Dosya içeriğine göre, davacının 30.03.2006-30.11.2008 tarihleri arasında davalı işverene ait işyerinde yemekhane ve çayocağı elemanı olarak çalıştığı, iş akdinin 29.11.2009 tarihli fesih bildirimi ile, yurt genelinde yaşanan ve şirketide etkileyen ekonomik kriz nedeniyle 30.11.2008 tarihi itibariyle geçerli nedenle feshedildiği, fesih tanihinde dört işçinin işten çıkarıldığı, yeni işçi alımı yapılmadığı, 2009/5. ayda iki işçi yedinci ayda bir işçinin işten çıkarıldığı, yeni işçi alımı yapılmadığı, diğer aylara ilişkin bordroların dosyada bulunmadığı, bilirkişice davalı şirketin ekonomik krizden etkilenip etkilenmediği konusunda şirket belgeleri ve defterleri üzerinde araştırma yapılmadığı anlaşılmıştır.

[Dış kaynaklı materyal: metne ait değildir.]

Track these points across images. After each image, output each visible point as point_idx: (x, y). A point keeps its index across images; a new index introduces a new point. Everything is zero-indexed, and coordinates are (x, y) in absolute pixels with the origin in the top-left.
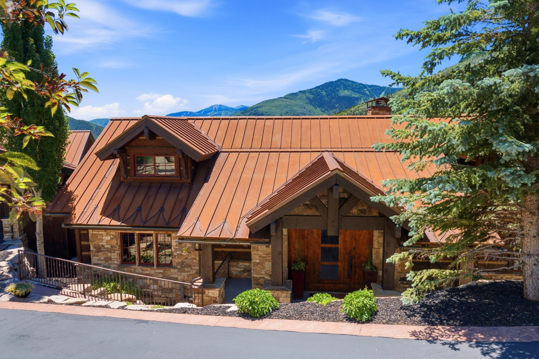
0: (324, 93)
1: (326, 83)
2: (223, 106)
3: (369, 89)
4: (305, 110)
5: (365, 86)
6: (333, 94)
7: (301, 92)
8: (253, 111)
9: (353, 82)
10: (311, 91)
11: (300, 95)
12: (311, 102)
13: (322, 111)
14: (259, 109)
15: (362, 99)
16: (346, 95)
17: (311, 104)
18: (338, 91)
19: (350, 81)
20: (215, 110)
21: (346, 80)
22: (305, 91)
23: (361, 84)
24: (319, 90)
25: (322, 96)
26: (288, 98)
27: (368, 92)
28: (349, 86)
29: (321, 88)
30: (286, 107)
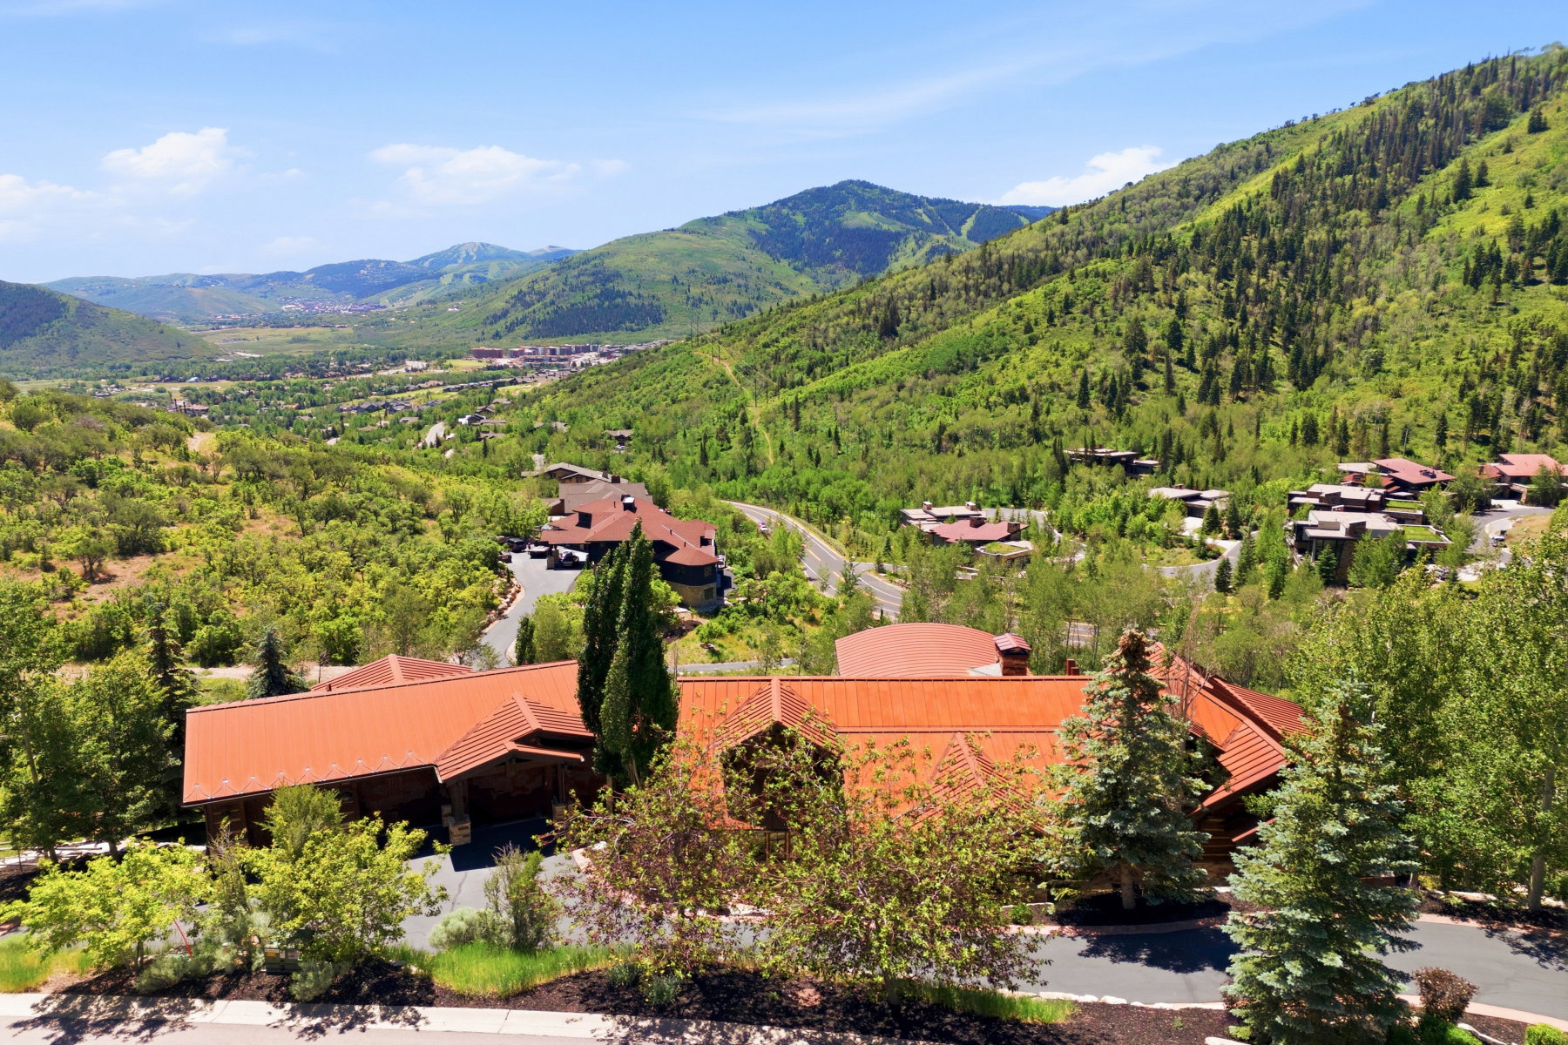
0: (800, 219)
1: (806, 193)
2: (493, 247)
3: (930, 211)
4: (745, 266)
5: (917, 201)
6: (827, 223)
7: (731, 214)
8: (588, 266)
9: (885, 191)
10: (760, 213)
11: (729, 223)
12: (762, 242)
13: (795, 268)
14: (607, 261)
15: (911, 238)
16: (864, 225)
17: (762, 249)
18: (839, 214)
19: (876, 187)
20: (468, 259)
21: (865, 185)
22: (744, 211)
23: (907, 195)
24: (785, 211)
25: (795, 228)
26: (693, 232)
27: (925, 218)
28: (873, 201)
29: (790, 204)
30: (690, 255)
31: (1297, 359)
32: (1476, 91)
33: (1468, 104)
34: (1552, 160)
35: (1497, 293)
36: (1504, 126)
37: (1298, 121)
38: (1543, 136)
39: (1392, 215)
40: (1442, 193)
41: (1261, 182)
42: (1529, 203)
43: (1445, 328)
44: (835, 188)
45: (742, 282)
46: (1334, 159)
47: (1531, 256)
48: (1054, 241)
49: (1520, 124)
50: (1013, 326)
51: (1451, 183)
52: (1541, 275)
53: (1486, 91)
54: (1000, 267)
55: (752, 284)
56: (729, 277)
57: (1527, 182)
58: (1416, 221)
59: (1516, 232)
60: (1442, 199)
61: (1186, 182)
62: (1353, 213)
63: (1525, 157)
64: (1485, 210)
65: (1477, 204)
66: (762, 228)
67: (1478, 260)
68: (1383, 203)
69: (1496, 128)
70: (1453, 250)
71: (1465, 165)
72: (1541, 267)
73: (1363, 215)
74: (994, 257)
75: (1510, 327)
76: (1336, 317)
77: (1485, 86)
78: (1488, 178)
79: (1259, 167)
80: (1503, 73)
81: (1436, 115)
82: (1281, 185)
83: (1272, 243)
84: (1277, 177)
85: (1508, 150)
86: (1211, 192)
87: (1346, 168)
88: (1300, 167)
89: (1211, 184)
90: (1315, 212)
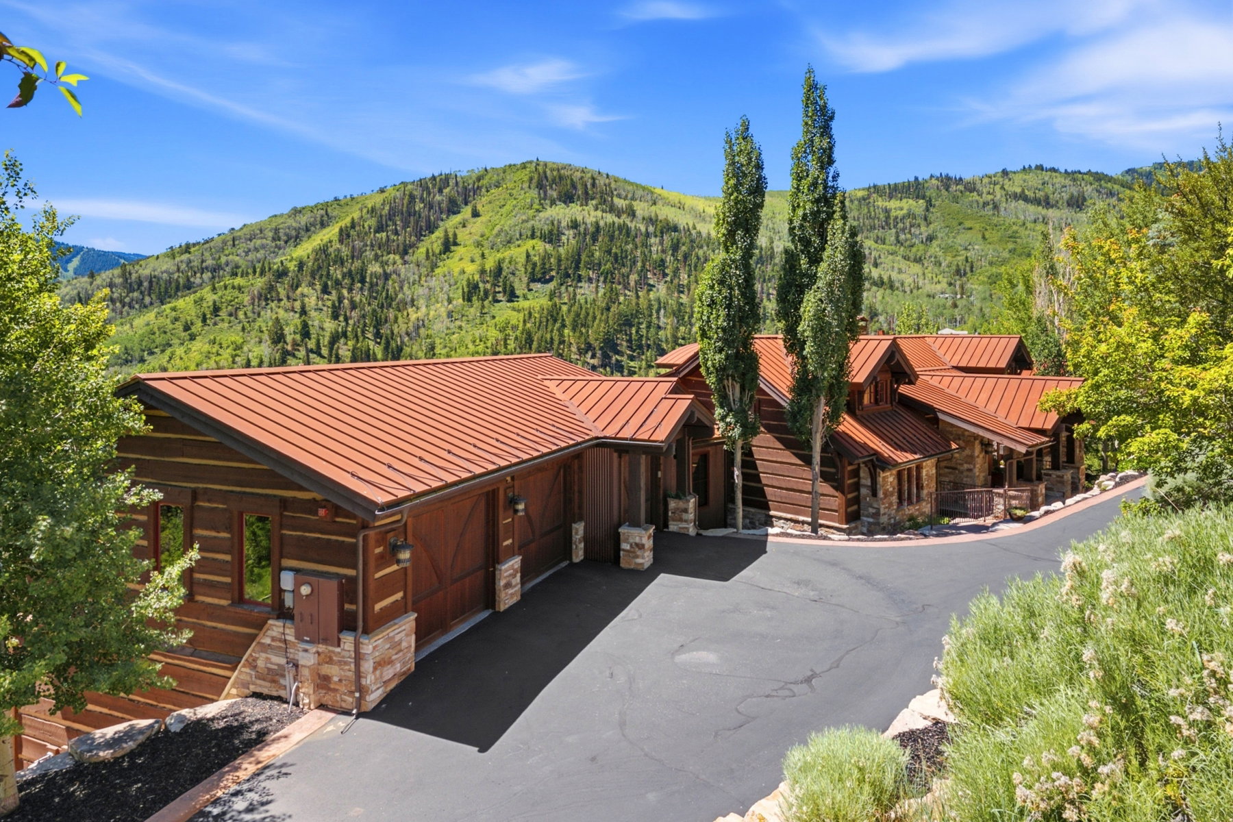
31: (386, 348)
32: (440, 191)
33: (438, 198)
34: (487, 232)
35: (483, 307)
36: (459, 212)
37: (341, 198)
38: (479, 219)
39: (414, 259)
40: (437, 248)
41: (330, 233)
42: (483, 256)
43: (460, 328)
46: (372, 222)
47: (495, 285)
48: (183, 266)
49: (467, 212)
50: (171, 326)
51: (439, 242)
52: (500, 297)
53: (446, 191)
54: (140, 284)
57: (479, 245)
58: (427, 263)
59: (483, 272)
60: (437, 251)
61: (276, 230)
62: (392, 256)
63: (473, 231)
64: (461, 259)
65: (457, 256)
67: (468, 286)
68: (405, 252)
69: (455, 213)
70: (452, 281)
71: (446, 231)
72: (499, 292)
73: (397, 257)
74: (134, 276)
75: (496, 325)
76: (400, 320)
77: (445, 188)
78: (458, 241)
79: (323, 225)
80: (452, 182)
81: (422, 200)
82: (344, 235)
83: (350, 271)
84: (341, 230)
85: (464, 226)
86: (296, 238)
87: (380, 229)
88: (353, 226)
89: (294, 233)
90: (369, 254)
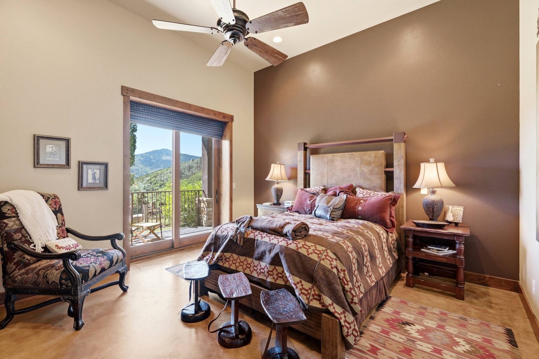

Mahkemece, ekonomik krizin davalı şirketi etkileyip etkilemediği, ekonomik krizin işgücüne etkisi, şirketin zarar edip etmediği, feshin son çare olması ilkesi yönünden, davacının başka bir bölümde kısa süreli bir eğitimle değerlendirilme imkanının bulunup bulunmadığı, fesihten önce ve sonra davacı ile aynı nitelikte yeni işçi alımı yapılıp yapılmadığı, fazla çalışma olup olmadığı, esnek çalışma uygulaması yapılıp yapılmadığı, kısa çalışma ödeneğine başvurulup başvurulmadığı, tasarruf tedbirleri uygulanıp uygulanmadığı vb tedbirlere başvurulup başvurulmadığı gerekirse işyerinde uzman bilirkişiler aracılığı ile keşif yapılarak belirlendikten sonra alınacak sonuca göre karar verilmesi gerekirken yetersiz bilirkişi raporuna dayanılarak yazılı şekilde eksik inceleme ile hüküm kurulması usul ve kanuna aykırı olup bozmayı gerektirir.
SONUÇ: Temyiz olunan kararın yukarıda yazılı sebepten BOZULMASINA, peşin alınan temyiz harcının istek halinde ilgiliye iadesine 23.01.2012 gününde oybirliğiyle karar verildi.